Here are some prompts to get you started:

- What proportion of above-median openness users also exhibit above-median extroversion vs. below-median extroversion? What about other pairs of personality traits?
- Do any two personality traits appear to be correlated?
- Are about equal numbers of users above median conscientiousness and below median conscientiousness, or is there an imbalanced split? What about the other personality traits?
- Are any users below-median across all five personality traits? How many?
- Are any users above-median all five personality traits? How many?

For each dataframe or plot you end up with, remember to provide interpretation in markdown as well.

## Plots vs. Tables

(Short answer.) Explain when you might present a visualization versus when you might present a table of summary statistics. You can provide your answer using sentences or bullet points.

---

## Exploring status length and word count based on personality

### Using `groupby()`, find the mean status length and status word count for posts by users in the above-median and below-median categories of each of the personality traits

> Note: Using `groupby()` five separate times is the easiest way to do this.

### Distribution of post length for above- and below-median personality traits

Choose one of the personality category columns (i.e. `cOPN`, `cCON`, `cEXT`, `cAGR`, or `cNEU`.) Visualize the distribution of status word counts of posts for users who are both above-median and below-median on that trait.

> Note: This can be done several ways -- using seaborn or matplotlib, and as overlapping histograms or as side-by-side or stacked histograms.

---

## EDA on Word Counts

### Vectorize the text

In order to perform EDA on word count data, we'll need to count-vectorize.

Create a dataframe that contains the count-vectorized text for each Facebook status in the dataset.

To do this, you might follow these steps:
- Instantiate a `CountVectorizer` object
- Fit the count vectorizer on the Facebook statuses
- Store the transformed data
- Convert to a dataframe and store
    - Don't forget that the transformed data will need to be 'densified'. The `toarray()` or `todense()` methods will allow this.
    - Don't forget that the `get_feature_names()` method on a fitted `CountVectorizer` object will bring you back the words learned from the dataset, which you can set as the `columns` argument when creating the dataframe.
    
It's up to you whether or not to keep stopwords in the dataset.

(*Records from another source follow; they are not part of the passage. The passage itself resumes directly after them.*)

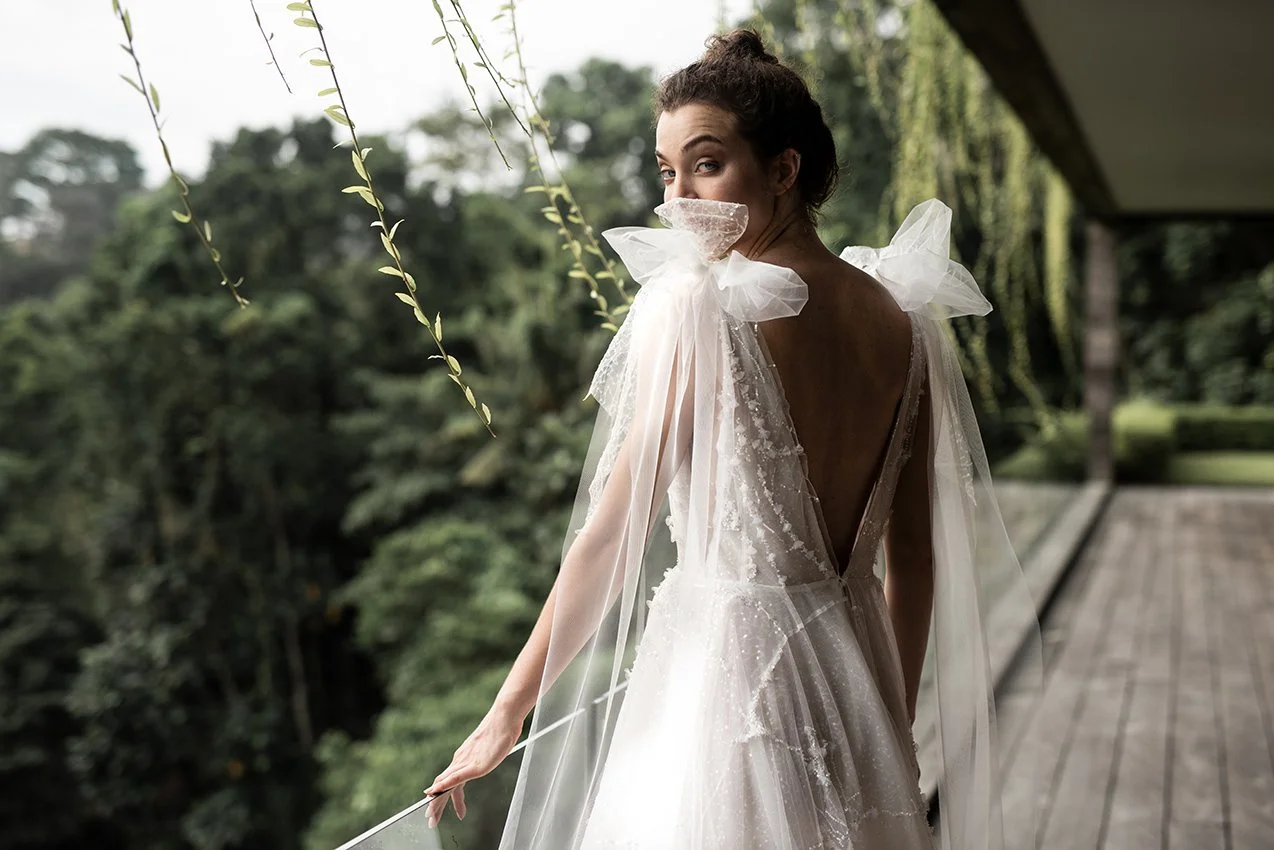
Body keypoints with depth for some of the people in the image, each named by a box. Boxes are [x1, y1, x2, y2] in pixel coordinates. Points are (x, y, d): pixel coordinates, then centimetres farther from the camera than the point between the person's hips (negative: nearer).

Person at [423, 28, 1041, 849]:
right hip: (852, 662, 6)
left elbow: (613, 533, -14)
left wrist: (507, 713, -4)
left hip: (722, 660, -6)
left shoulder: (698, 304, -14)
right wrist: (892, 722, 18)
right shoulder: (900, 318, 4)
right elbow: (913, 556, 8)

### Show the 15 most common words

### Show the 15 frequency of the most common words as a bar chart

### Investigating `propname`

The word `propname` shows up frequently in this dataset. Show 10 statuses in the dataset that contain `propname`:

#### Provide a short explanation of what you believe `propname` to be:

> Note: The attached PDF also contains an explanation.

-----

## Most common words based on personality category

In order to do more targeted EDA, we'll need to be able to reference not only the dataframe of vectorized statuses, but also the personality columns from the original dataframe.

### Create a new dataframe with the vectorized text _and_ the personality category columns

> Note: One way to do this is by using [`pd.concat`](https://pandas.pydata.org/pandas-docs/stable/reference/api/pandas.concat.html).

### Show the 25 most common words for statuses from high-cAGR users

### Show the 25 most common words for statuses from low-cAGR users

-----

### (BONUS) Most common bigrams:

This is a bonus section and not required.

Find the 10 most common bigrams in the dataset.

> Note: The easiest way to do this involves instantiating a new `CountVectorizer`.

### (BONUS) Most common trigrams:

This is a bonus section and not required.

Find the 10 most common trigrams in the dataset.

> Note: The easiest way to do this involves instantiating a new `CountVectorizer`.

---

## Choose your own adventure

By now you've looked at a lot of visualizations and frequency counts.

Come up with 2-3 questions about the data, and try to answer them using descriptive statistics (like counts, averages, etc.) or visualizations.

Some questions you might explore:

- Have numbers been redacted, or are phone numbers, house numbers, or zip codes anywhere in the dataset?
- `PROPNAME` has been used to redact personal names. Given that this data was scraped between 2009 and 2011, investigate if any public figures or famous people show up in the dataset, or their names have been redacted as well.
- Is count of uppercase letters vs. lowercase letters per status related to any personality category or personality score?
- Is _average_ word count per status related to any personality category or personality metric?
- Is punctuation use related to personality?

Or, of course, come up with your own questions to investigate.

The focus here is on "explore" -- you might not find anything of particular interest, but don't let that discourage you.